=== MATERIAL FOR THIS EXERCISE ===

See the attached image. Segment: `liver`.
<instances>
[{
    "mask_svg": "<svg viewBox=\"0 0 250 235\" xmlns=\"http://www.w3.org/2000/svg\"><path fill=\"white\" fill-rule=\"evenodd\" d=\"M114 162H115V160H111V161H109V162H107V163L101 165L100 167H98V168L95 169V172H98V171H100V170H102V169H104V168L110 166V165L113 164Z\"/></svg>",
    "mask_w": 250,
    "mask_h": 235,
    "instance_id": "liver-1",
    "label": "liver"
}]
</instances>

---

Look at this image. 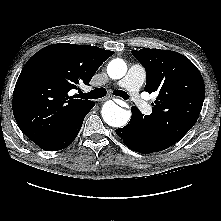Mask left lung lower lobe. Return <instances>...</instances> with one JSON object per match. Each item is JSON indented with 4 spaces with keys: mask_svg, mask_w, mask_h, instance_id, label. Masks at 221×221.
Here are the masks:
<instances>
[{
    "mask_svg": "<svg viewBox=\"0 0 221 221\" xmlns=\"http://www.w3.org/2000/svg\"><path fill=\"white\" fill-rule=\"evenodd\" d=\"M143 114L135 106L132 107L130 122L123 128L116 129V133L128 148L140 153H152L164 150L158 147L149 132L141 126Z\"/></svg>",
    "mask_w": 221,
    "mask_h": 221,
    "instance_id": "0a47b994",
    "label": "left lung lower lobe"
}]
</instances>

--

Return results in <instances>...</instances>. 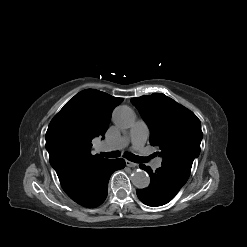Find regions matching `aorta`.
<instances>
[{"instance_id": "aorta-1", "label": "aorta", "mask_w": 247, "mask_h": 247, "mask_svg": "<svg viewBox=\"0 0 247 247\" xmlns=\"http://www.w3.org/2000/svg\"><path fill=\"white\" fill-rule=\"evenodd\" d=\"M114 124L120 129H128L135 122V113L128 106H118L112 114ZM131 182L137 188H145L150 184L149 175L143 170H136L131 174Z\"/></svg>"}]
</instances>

=== EXERCISE TASK ===
Please pull out every line of the records above that contains the string "viewBox", matching case exactly, and copy each one unchanged.

=== EXERCISE OUTPUT ===
    "mask_svg": "<svg viewBox=\"0 0 250 235\" xmlns=\"http://www.w3.org/2000/svg\"><path fill=\"white\" fill-rule=\"evenodd\" d=\"M114 162H115V160H111V161H109V162H107V163L101 165L100 167H98V168L95 169V172H98V171H100V170H102V169H104V168L110 166V165L113 164Z\"/></svg>",
    "mask_svg": "<svg viewBox=\"0 0 221 221\" xmlns=\"http://www.w3.org/2000/svg\"><path fill=\"white\" fill-rule=\"evenodd\" d=\"M143 114L135 106L132 107L130 122L123 128L116 129V133L128 148L140 153H152L164 150L158 147L149 132L141 126Z\"/></svg>",
[{"instance_id": "aorta-1", "label": "aorta", "mask_w": 247, "mask_h": 247, "mask_svg": "<svg viewBox=\"0 0 247 247\" xmlns=\"http://www.w3.org/2000/svg\"><path fill=\"white\" fill-rule=\"evenodd\" d=\"M114 124L120 129H128L135 122V113L128 106H118L112 114ZM131 182L137 188H145L150 184L149 175L143 170H136L131 174Z\"/></svg>"}]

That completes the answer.